As if to animate her work even further, Harvey’s latest undertaking has brought her into the world of performance. Creators of a new staging of Hungarian composer Bela Bartok’s expressionist opera Bluebeard’s Castle took notice of her work at New York’s annual AIPAD show, asking her to serve as the production’s visual director in order to make it more “contemporary,” according to Harvey.

A co-production of the Atlanta and Austin opera companies, the piece will premiere in late 2021. The story, based on a centuries-old French folktale, explores the castle labyrinth of a mythical and violent nobleman through the eyes of his new bride; it has a dark-to-light emotional range that seems perfectly suited to Harvey’s vision. “It’s going to push my work to a whole new level,” says the photographer. “Not only will there be projections of still images but also motion pieces and possibly holograms.”
Yet Cig Harvey sees the opportunity as part of a natural continuum—an extension of the “creative life,” as she calls it.

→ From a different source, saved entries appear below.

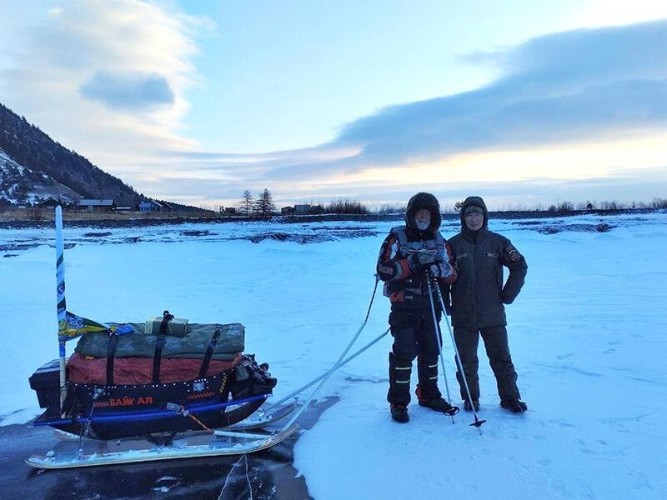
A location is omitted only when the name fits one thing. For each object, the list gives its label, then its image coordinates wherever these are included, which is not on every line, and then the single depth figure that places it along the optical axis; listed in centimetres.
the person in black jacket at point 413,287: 469
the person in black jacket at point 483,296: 485
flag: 418
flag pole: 417
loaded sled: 421
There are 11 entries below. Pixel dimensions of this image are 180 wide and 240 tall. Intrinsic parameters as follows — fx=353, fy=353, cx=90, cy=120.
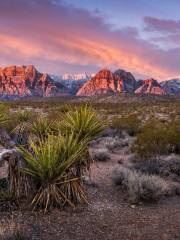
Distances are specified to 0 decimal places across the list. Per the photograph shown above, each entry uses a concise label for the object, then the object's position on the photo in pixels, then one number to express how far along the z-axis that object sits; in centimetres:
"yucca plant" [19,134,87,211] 685
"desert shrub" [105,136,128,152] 1526
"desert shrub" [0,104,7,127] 944
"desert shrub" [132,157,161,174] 1023
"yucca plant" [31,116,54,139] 920
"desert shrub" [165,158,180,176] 1068
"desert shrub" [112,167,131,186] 906
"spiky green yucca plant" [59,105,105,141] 824
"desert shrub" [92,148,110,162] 1264
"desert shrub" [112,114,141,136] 1988
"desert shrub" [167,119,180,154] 1356
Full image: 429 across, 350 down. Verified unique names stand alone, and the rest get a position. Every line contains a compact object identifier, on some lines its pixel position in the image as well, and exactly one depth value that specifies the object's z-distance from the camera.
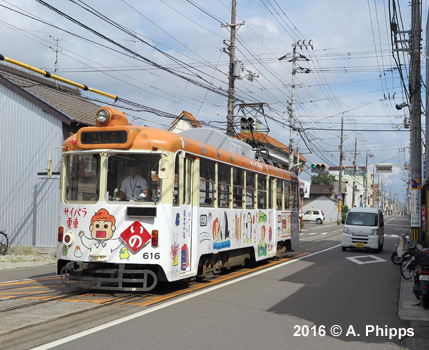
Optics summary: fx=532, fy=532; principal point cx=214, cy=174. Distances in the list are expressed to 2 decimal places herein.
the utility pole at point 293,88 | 36.25
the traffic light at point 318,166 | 35.84
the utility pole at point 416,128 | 19.34
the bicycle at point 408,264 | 13.86
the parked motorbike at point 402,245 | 16.11
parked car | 65.12
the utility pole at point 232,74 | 24.00
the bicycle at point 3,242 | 19.91
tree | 89.75
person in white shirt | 9.83
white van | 23.53
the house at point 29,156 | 19.75
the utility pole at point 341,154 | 58.21
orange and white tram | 9.60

Given the intimate emotional scale of her images, the transfer of the photographer’s artistic sensibility to the ambitions of theater will be interesting to see. So will the relocation of her pictures to an imaginary past from their palpably rural, present-day American setting—from Down Maine, as Yankee old-timers used to say.
“The work is pretty recognizable as being born of the earth here,” says Ogunquit’s Mansfield. “As an artist, a mother, and a person, Cig has found something in Maine that’s important to her.”